# Seafood Lasagna



## RuddeDogg (Mar 20, 2004)

A friend of mine opened a little biestro type place and was looking for a different seafood recipe so I gave him this but he was affraid to make it so I made it and it took off like wild fire. It's a little long but it's relly good. Enjoy!!!!!

Lasagna:

3 tblsp of olive oil
1 lg yellow onion, chopped
4 cloves of minced garlic
5 cups of canned plum tomatoes (packed in tomato puree)
1/2 cup of dry white wine (hint: use dry but fruity type wine)
1/2 cup of fresh basil, chopped
2 tsp fennel seeds
salt and pepper to taste
1 cup heavy cream
2 tbslp pernod
1 lb medium shrimp, peeled, deveined and poached briefly
1 lb scallops, poached briefly
3 doz mussels, steamed and shelled
2 doz little neck clams, steamed and shelled
1 1/4 lasagna noodles

Filling:

3 cups of ricotta cheese
8 oz of cream cheese, room temp
2 eggs
1 10 oz package of spinach drained and chopped
1 lb cokked lump crab meat, shredded
1 sweet red pepper, seeded, cored and diced
1 bunch of scallions diced
1/2 cup of fresh basil, chopped
salt and pepper to taste
1 1/2 lbs of mozzarella cheese, thinly sliced

To make the seafood sauce, heat the oil in a large skillet over medium-high heat. Add the onion and garli and saute for 5 mins. Add the tomatoes with the puree and cook for 5 mins more. Stir in the wine, basil, fennel seeds, and salt and pepper to taste. Simmer uncovered over medium heat for 45 mins stirring occasionally. Stir the cream into the sauce and then the pernod. Stir in all the shell fish and simmer for 5 mins. remove from the heat. Preheat oven to 350 degs. Cookd lasagna noodles in boiling salted water until tender but firm. Dran and cool under cold running water. 

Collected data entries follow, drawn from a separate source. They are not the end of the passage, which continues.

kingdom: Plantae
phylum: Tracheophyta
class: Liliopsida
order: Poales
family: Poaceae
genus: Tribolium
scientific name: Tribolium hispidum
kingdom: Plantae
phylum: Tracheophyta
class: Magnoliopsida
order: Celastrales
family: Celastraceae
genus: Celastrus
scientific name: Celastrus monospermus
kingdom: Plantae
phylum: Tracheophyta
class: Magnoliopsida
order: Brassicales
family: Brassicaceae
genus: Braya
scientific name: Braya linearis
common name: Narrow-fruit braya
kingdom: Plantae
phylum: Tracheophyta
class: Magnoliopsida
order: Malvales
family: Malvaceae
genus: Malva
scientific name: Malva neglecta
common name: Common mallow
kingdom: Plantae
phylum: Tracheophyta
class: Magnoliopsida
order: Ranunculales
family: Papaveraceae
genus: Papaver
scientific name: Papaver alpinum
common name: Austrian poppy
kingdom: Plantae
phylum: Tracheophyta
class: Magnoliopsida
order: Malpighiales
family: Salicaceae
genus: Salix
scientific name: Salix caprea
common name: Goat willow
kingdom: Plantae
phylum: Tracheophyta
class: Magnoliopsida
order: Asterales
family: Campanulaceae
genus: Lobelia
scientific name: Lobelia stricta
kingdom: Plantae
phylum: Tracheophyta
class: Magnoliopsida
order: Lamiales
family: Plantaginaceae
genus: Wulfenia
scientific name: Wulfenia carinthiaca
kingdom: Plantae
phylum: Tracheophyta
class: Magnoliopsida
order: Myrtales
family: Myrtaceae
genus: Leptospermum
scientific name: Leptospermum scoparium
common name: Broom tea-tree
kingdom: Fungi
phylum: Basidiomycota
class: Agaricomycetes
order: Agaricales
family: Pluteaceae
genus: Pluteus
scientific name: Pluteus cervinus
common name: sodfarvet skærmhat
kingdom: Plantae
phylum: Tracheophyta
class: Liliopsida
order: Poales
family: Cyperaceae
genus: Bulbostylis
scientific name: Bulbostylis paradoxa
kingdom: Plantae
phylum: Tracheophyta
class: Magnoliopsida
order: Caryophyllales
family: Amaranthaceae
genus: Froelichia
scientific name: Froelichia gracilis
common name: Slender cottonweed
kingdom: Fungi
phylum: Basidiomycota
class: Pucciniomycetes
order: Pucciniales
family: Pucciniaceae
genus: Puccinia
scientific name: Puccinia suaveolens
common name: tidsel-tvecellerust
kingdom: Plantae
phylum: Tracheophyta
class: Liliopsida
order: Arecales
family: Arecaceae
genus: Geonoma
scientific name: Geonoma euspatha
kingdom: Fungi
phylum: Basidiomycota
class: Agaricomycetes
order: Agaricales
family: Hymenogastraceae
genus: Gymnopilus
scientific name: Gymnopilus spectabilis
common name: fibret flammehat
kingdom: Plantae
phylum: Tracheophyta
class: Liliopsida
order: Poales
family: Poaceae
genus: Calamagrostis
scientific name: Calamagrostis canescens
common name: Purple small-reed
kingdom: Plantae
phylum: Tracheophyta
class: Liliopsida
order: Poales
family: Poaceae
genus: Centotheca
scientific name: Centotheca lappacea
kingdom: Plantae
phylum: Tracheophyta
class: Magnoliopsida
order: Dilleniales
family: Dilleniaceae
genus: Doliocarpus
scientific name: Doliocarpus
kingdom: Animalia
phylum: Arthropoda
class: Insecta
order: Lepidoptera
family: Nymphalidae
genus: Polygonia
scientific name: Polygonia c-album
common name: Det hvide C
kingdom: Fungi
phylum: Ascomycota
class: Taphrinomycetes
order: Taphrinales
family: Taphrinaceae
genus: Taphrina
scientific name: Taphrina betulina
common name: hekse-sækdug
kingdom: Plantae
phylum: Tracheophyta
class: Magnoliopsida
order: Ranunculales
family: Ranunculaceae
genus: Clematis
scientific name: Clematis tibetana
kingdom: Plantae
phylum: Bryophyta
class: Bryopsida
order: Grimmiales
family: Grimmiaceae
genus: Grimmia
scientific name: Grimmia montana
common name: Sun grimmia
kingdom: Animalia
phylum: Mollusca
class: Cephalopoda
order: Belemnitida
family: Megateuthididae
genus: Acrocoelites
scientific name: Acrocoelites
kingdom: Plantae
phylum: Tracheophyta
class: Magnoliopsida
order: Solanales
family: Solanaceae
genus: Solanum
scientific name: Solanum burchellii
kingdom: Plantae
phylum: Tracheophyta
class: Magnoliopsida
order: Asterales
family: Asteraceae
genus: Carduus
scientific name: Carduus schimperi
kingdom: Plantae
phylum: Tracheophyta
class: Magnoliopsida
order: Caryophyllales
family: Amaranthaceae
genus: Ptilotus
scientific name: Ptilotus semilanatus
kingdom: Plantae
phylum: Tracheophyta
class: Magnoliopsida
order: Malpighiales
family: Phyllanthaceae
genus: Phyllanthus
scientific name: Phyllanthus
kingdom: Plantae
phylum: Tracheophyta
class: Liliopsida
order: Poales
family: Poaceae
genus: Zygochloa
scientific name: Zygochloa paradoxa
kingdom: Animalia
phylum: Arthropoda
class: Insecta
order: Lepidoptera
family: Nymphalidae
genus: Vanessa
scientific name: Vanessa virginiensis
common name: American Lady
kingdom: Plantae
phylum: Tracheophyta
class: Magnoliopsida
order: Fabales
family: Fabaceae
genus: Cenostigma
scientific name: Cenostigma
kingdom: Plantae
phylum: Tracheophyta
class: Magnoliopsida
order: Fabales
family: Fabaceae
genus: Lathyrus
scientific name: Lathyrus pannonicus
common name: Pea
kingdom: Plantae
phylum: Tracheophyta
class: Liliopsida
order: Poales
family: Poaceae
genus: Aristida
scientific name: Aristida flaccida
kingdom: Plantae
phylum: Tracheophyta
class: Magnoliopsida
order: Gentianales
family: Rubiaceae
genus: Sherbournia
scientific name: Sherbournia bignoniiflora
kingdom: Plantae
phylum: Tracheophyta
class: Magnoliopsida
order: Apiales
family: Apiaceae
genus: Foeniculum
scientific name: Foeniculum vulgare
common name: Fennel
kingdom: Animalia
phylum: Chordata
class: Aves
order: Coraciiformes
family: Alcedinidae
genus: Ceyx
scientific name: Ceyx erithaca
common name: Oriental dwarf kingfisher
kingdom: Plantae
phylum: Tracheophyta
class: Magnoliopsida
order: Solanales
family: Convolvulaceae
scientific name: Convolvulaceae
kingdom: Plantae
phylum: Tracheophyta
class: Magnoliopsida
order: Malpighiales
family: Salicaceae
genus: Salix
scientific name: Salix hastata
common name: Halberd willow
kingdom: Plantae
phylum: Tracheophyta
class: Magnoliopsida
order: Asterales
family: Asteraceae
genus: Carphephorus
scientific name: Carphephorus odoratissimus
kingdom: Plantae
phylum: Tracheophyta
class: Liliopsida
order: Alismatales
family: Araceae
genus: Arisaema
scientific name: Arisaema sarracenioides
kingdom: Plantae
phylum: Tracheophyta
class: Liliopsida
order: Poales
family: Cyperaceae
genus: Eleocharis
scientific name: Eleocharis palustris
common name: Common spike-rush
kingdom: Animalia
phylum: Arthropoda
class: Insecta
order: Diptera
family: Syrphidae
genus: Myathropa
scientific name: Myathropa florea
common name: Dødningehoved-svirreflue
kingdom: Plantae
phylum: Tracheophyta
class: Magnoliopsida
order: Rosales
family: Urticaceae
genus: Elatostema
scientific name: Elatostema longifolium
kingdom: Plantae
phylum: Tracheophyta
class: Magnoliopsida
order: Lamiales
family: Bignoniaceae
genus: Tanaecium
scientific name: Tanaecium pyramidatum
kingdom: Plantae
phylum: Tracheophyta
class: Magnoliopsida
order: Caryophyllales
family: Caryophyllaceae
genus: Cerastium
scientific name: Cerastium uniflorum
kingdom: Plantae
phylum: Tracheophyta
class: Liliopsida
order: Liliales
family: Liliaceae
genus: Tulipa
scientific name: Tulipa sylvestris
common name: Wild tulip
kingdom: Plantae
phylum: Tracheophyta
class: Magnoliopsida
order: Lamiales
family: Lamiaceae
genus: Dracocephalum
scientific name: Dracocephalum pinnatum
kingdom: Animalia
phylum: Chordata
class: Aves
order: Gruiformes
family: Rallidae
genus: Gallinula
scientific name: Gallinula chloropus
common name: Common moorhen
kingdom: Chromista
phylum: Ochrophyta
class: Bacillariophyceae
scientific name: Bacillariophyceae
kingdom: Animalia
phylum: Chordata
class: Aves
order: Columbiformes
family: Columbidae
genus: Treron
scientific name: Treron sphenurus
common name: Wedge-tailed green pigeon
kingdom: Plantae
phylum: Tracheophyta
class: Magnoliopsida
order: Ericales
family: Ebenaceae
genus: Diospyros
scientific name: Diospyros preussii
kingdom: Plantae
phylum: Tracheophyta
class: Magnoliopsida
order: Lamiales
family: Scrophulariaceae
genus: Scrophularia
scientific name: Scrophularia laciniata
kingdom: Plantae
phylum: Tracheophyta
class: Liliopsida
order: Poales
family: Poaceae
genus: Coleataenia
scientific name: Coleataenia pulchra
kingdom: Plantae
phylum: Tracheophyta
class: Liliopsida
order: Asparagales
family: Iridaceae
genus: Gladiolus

To make the filling, beat the ricotta, cream cheese, and eggs in a mixing bowl with (WOODEN) spoon until smooth. Stir in the spinach, crabmet, red pepper, scallions, basil, and salt and pepper to taste. Butter a large rectangular baking pan. Spread a thin layer of the sauce on the bottom of the pan. Cover with a large layer of noodles. Top with half the filling, then half the seafood sauce. Cover the sauce with a layer of mozzarella. Place another layer of noodles over the mozzarella and spread with the remaining filling. Top with another layer of mozzarella. Add final layer of noodles and then the remaining seafood sauce. Cover with the remaining cheese. Bake the lasagna until bubbling and browned, about 50 mins at 350 degs. Let stand for 10 mins before serving. Makes about 10-12 servings. 

Serve with grilled sour dough bread with olive oil and a good red wine. 

Bread:

sour dough bread
good oilive oil

slice bread, brush with oilive oil and place on grill or if you have a electric stove, place on burner on high for about 30 seconds.


----------